──────── EXERCISE MATERIAL ────────

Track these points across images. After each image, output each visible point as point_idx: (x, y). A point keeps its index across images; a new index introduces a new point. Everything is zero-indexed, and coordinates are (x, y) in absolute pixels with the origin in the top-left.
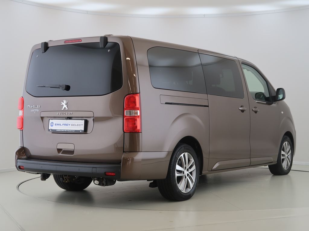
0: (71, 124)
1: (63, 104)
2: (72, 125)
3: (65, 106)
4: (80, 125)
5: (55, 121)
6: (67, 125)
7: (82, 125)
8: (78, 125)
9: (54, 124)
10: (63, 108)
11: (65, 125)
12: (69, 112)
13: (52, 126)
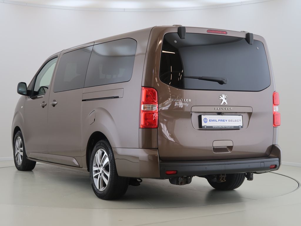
0: (228, 119)
1: (222, 98)
2: (229, 121)
3: (224, 101)
4: (238, 121)
5: (208, 117)
6: (224, 121)
7: (240, 120)
8: (235, 121)
9: (208, 120)
10: (223, 102)
11: (221, 120)
12: (229, 108)
13: (206, 122)
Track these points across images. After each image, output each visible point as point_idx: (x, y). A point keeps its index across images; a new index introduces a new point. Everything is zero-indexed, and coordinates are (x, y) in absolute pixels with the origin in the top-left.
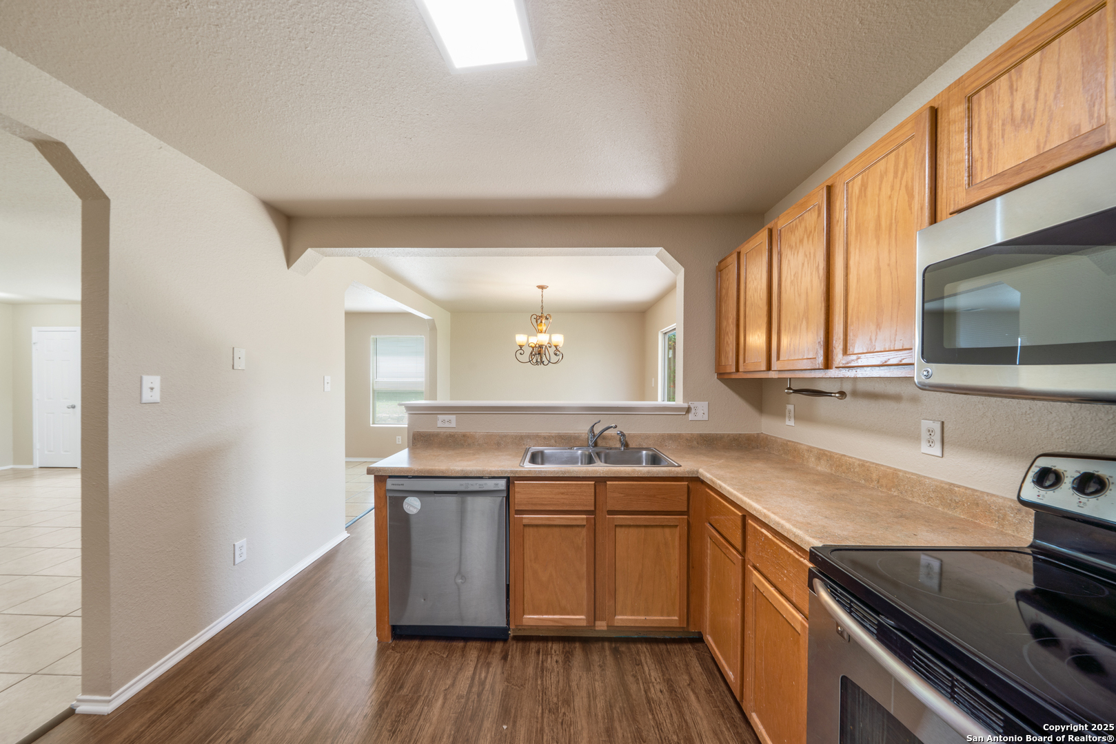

────────

[ACTION ITEM]
Substitute "0-indexed" for every occurrence of "zero-indexed" throughout the listing above, and reproduce it with nothing else changed. Leave the picture lines out.

[FINISHED EXERCISE]
Track these points across images. After each image, output each visible point as point_idx: (x, y). A point keeps its index across images; a new index introduces a new point. Everything is 0-indexed, and coordinates are (x, y) in absolute pixels with the origin in the top-left.
0: (71, 124)
1: (63, 104)
2: (72, 125)
3: (65, 106)
4: (80, 125)
5: (55, 121)
6: (67, 125)
7: (82, 125)
8: (78, 125)
9: (54, 124)
10: (63, 108)
11: (65, 125)
12: (69, 112)
13: (52, 126)
0: (228, 119)
1: (222, 98)
2: (229, 121)
3: (224, 101)
4: (238, 121)
5: (208, 117)
6: (224, 121)
7: (240, 120)
8: (235, 121)
9: (208, 120)
10: (223, 102)
11: (221, 120)
12: (229, 108)
13: (206, 122)
Track these points across images. After each image, output each visible point as point_idx: (x, y). A point keeps its index across images; a new index introduces a new point. Everything is 0-indexed, and coordinates are (x, y) in absolute pixels with the origin in the top-left.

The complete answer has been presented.